Mentioning the War

Writing has many purposes besides entertainment, and one of the main ones is to take you away from reality for a while. The problem is, it’s only ever temporary, and sooner or later you’re going to encounter real-life events which will not only intrude on your thoughts during idle moments, but also potentially find an outlet in your writing, too.

You’ll be faced with a choice, not just once but many times, regarding what to do about that. Do you sacrifice the escapism in order to gain the catharsis of “writing it out”? Or do you keep a strict dividing line between imagination and daily life?

I write a mini-story every week, and this week’s tale has a strong element of vengeance, which is pretty clearly an expression of my own anger regarding the Russian invasion of Ukraine. It’s a dark retributive fantasy, giving a fictional protagonist — and anti-hero — the agency which I personally don’t have in this situation.

This isn’t the first time I’ve made that choice. I wrote a European Union-centric techno-thriller including characters from three of the four countries which currently comprise the UK, and it came out just two days before the UK — in a farcical and anti-democratic referendum — decided to leave the EU. I wrote about it at the time. My dilemma was whether to then branch off from actual geopolitics in the subsequent books in the series, or to acknowledge Brexit in the stories. I chose the latter, because in that case it seemed just too big an elephant in the room to be plausibly ignored.

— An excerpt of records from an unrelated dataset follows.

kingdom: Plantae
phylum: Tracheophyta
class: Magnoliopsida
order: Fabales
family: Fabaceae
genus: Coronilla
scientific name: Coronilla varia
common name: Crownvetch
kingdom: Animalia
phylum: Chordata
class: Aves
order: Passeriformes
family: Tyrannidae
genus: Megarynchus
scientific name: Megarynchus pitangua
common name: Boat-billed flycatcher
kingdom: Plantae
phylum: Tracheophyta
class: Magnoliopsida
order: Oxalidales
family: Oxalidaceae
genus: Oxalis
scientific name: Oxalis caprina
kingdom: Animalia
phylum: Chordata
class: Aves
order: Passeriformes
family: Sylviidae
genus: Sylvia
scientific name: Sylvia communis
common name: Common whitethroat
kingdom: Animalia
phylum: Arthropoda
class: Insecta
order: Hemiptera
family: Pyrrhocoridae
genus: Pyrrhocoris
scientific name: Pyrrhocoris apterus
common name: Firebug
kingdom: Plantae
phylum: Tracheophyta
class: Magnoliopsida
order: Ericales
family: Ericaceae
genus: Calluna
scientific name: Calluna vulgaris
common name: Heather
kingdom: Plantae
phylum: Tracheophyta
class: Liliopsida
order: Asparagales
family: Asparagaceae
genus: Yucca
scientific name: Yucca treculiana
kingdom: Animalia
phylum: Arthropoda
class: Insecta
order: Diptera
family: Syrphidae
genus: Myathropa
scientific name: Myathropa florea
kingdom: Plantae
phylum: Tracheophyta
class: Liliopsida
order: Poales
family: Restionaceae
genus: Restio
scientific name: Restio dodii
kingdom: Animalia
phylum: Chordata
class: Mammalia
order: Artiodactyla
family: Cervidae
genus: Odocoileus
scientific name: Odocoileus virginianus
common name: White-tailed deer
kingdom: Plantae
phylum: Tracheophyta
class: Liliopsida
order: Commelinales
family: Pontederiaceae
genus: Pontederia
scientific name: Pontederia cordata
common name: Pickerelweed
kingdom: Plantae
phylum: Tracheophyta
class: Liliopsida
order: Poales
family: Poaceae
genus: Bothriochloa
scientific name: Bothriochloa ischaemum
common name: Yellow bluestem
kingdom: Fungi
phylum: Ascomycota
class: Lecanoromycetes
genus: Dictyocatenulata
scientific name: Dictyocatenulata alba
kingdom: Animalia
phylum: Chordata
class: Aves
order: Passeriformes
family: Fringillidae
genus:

There are times when I’ll choose a different path, though. None of the stories I’ve written in the last few years have incorporated the pandemic, for example. It would impose substantial constraints on the dynamics of most scenes — as it has on our lives — but my real motivation was just that it would be too damaging to escapism. The last thing I want to read about right now is that period of fear and shock and shutdown, when I would scurry through a supermarket at unsociable hours in hope of encountering the fewest people, a mask taped to my cheeks to stop my specs steaming up, trying not to even breathe too often until I was outdoors again. It’s still too close, and we’re still in the middle of it. I panic about shared indoor air in my dreams; my characters can do without it for now.

You have to make the decision on a case-by-case basis, and it’s about you, not the real-world events in question. The arguments on each side are always equal: catharsis and comment and stand-taking and accuracy, versus escapism and imagination and mental health and narrative. Your motivations are your own, and the most important thing to do is to give yourself permission to go either way.

It is absolutely alright for you to bring your beliefs or politics or emotions into your writing. That’s one of the highest purposes of writing: to shine a light on our world, using fiction as a focusing lens. It’s also absolutely alright for you to put reality to one side, no matter how pressing or serious or portentous it is, and instead build the world that you want to talk about. That’s also one of the highest purposes of writing: to show a different world than our own, so we can see what might be, as well as what is. There’s no question of duty or ethics, and it can be just as creatively valid to banish a topic as to tackle it.

Most importantly of all, consider this final point. We exist saturated in news, almost all of it regarding events beyond our control, and so much of it serving to disillusion and depress. It is an act of disruptive and courageous rebellion to choose to be happy, and to make your art, even under such circumstances. There will be days when you — and your readers — need to see a mirror of the world, and there will be days when you and they instead need to draw a veil over it. Either way, that’s your purpose, and you get to choose which kind of day it is each time.

Write whatever you want, because your best writing will be the writing you most want to do.